*DATASET RECORDS*.

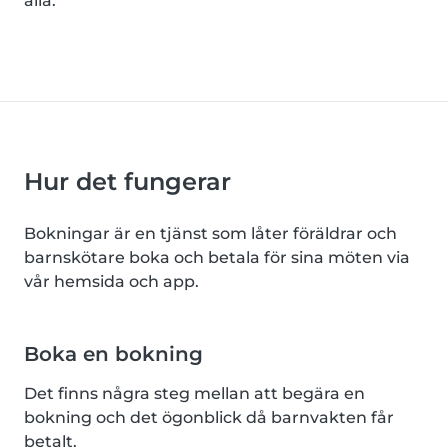
alla.
Hur det fungerar
Bokningar är en tjänst som låter föräldrar och
barnskötare boka och betala för sina möten via
vår hemsida och app.
Boka en bokning
Det finns några steg mellan att begära en
bokning och det ögonblick då barnvakten får
betalt.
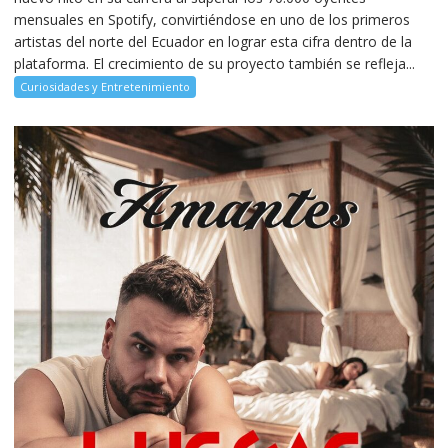
mensuales en Spotify, convirtiéndose en uno de los primeros
artistas del norte del Ecuador en lograr esta cifra dentro de la
plataforma. El crecimiento de su proyecto también se refleja...
Curiosidades y Entretenimiento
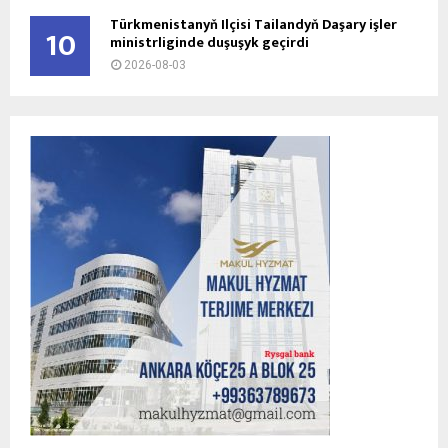
Türkmenistanyň Ilçisi Tailandyň Daşary işler
10
ministrliginde duşuşyk geçirdi
2026-08-03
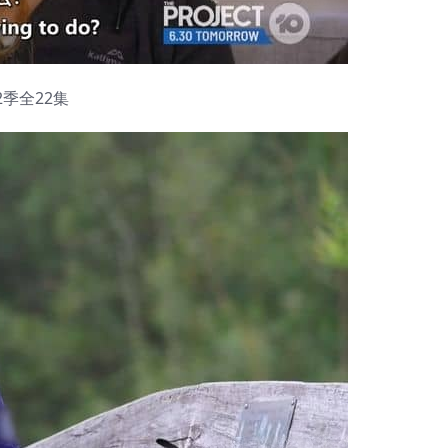
-2季全22集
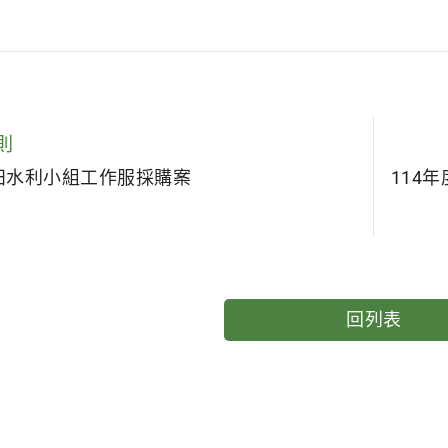
則
農田水利小組工作服採購案
114
回列表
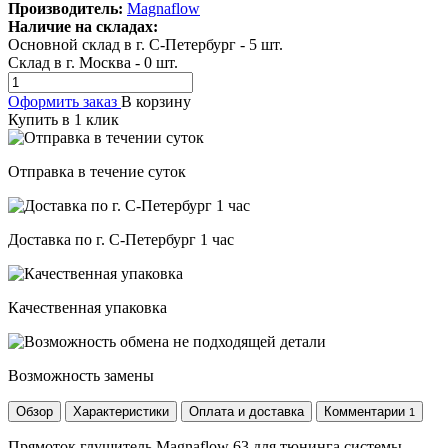
Производитель:
Magnaflow
Наличие на складах:
Основной склад в г. С-Петербург
-
5
шт.
Склад в г. Москва
-
0
шт.
Оформить заказ
В корзину
Купить в 1 клик
Отправка в течение суток
Доставка по г. С-Петербург 1 час
Качественная упаковка
Возможность замены
Обзор
Характеристики
Оплата и доставка
Комментарии
1
Прямоток глушитель Magnaflow 63 для тюнинга системы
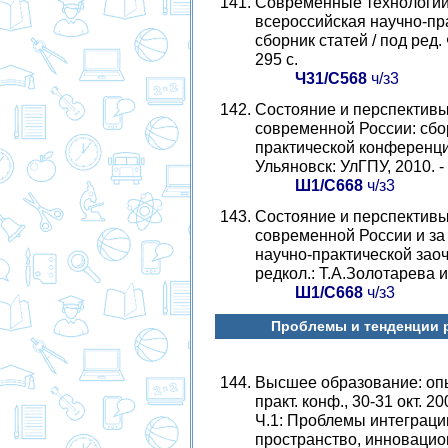
Современные технологии 
всероссийская научно-пра
сборник статей / под ред.
295 с.
Ч31/С568
ч/з3
Состояние и перспективы
современной России: сбо
практической конференции 
Ульяновск: УлГПУ, 2010. - 
Ш1/С668
ч/з3
Состояние и перспективы
современной России и за
научно-практической заоч
редкол.: Т.А.Золотарева и 
Ш1/С668
ч/з3
Проблемы и тенденции 
Высшее образование: опыт
практ. конф., 30-31 окт. 200
Ч.1: Проблемы интеграци
пространство, инноваци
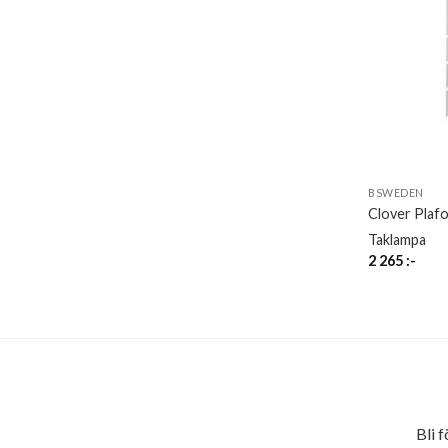
BSWEDEN
Clover Plaf
Taklampa
2 265
:-
Bli 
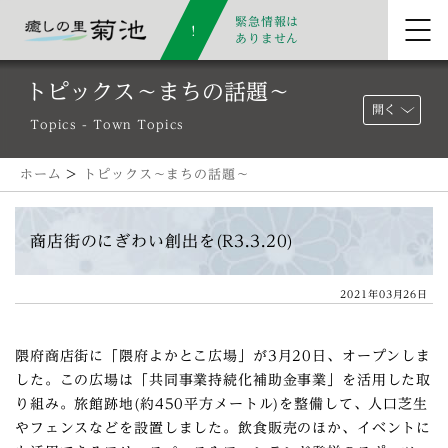
緊急情報は
ありません
トピックス～まちの話題～
開く
Topics - Town Topics
ホーム
>
トピックス～まちの話題～
商店街のにぎわい創出を(R3.3.20)
2021年03月26日
隈府商店街に「隈府よかとこ広場」が3月20日、オープンしま
した。この広場は「共同事業持続化補助金事業」を活用した取
り組み。旅館跡地(約450平方メートル)を整備して、人口芝生
やフェンスなどを設置しました。飲食販売のほか、イベントに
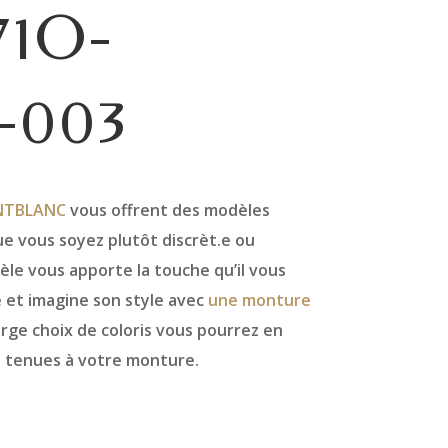
1O-
-003
TBLANC
vous offrent des modèles
e vous soyez plutôt discrèt.e ou
le vous apporte la touche qu’il vous
 et imagine son style avec
une monture
arge choix de coloris vous pourrez en
s tenues à votre monture.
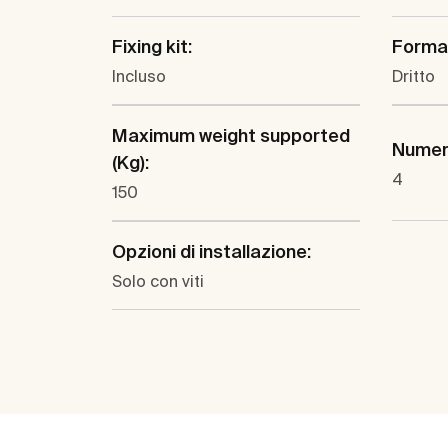
Fixing kit:
Forma
Incluso
Dritto
Maximum weight supported
Numero
(Kg):
4
150
Opzioni di installazione:
Solo con viti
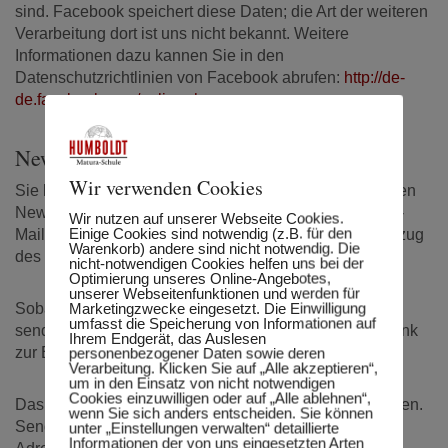
sind. Facebook speichert diese Daten; die Art der weiteren
Verarbeitung dort ist uns nicht bekannt. Weitere
Informationen dazu kannen Sie in den
Datenschutzrichtlinien von Facebook abrufen:
http://de-
de.facebook.com/policy.php
Newsletter
Wir verwenden Cookies
Sie haben die Möglichkeit, über unsere Website unseren
Newsletter zu abonnieren. Hierfür benötigen wir Ihre E-
Wir nutzen auf unserer Webseite Cookies.
Einige Cookies sind notwendig (z.B. für den
Mail-Adresse und ihre Erklärung, dass Sie mit dem Bezug
Warenkorb) andere sind nicht notwendig. Die
des Newsletters einverstanden sind.
nicht-notwendigen Cookies helfen uns bei der
Optimierung unseres Online-Angebotes,
unserer Webseitenfunktionen und werden für
Marketingzwecke eingesetzt. Die Einwilligung
Sobald Sie sich für den Newsletter angemeldet haben,
umfasst die Speicherung von Informationen auf
senden wir Ihnen ein Bestätigungs-E-Mail mit einem Link
Ihrem Endgerät, das Auslesen
zur Bestätigung der Anmeldung.
personenbezogener Daten sowie deren
Verarbeitung. Klicken Sie auf „Alle akzeptieren“,
um in den Einsatz von nicht notwendigen
Cookies einzuwilligen oder auf „Alle ablehnen“,
Das Abo des Newsletters können Sie jederzeit stornieren.
wenn Sie sich anders entscheiden. Sie können
Senden Sie Ihre Stornierung bitte an folgende E-Mail-
unter „Einstellungen verwalten“ detaillierte
Informationen der von uns eingesetzten Arten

*BRIEF*. Transcribe the records above from the line holding "Sie haben die" down to the line holding "Cookies einzuwilligen oder", inclusive, without adding anything.

*ANSWER BOX*.
Sie haben die Möglichkeit, über unsere Website unseren
Newsletter zu abonnieren. Hierfür benötigen wir Ihre E-
Wir nutzen auf unserer Webseite Cookies.
Einige Cookies sind notwendig (z.B. für den
Mail-Adresse und ihre Erklärung, dass Sie mit dem Bezug
Warenkorb) andere sind nicht notwendig. Die
des Newsletters einverstanden sind.
nicht-notwendigen Cookies helfen uns bei der
Optimierung unseres Online-Angebotes,
unserer Webseitenfunktionen und werden für
Marketingzwecke eingesetzt. Die Einwilligung
Sobald Sie sich für den Newsletter angemeldet haben,
umfasst die Speicherung von Informationen auf
senden wir Ihnen ein Bestätigungs-E-Mail mit einem Link
Ihrem Endgerät, das Auslesen
zur Bestätigung der Anmeldung.
personenbezogener Daten sowie deren
Verarbeitung. Klicken Sie auf „Alle akzeptieren“,
um in den Einsatz von nicht notwendigen
Cookies einzuwilligen oder auf „Alle ablehnen“,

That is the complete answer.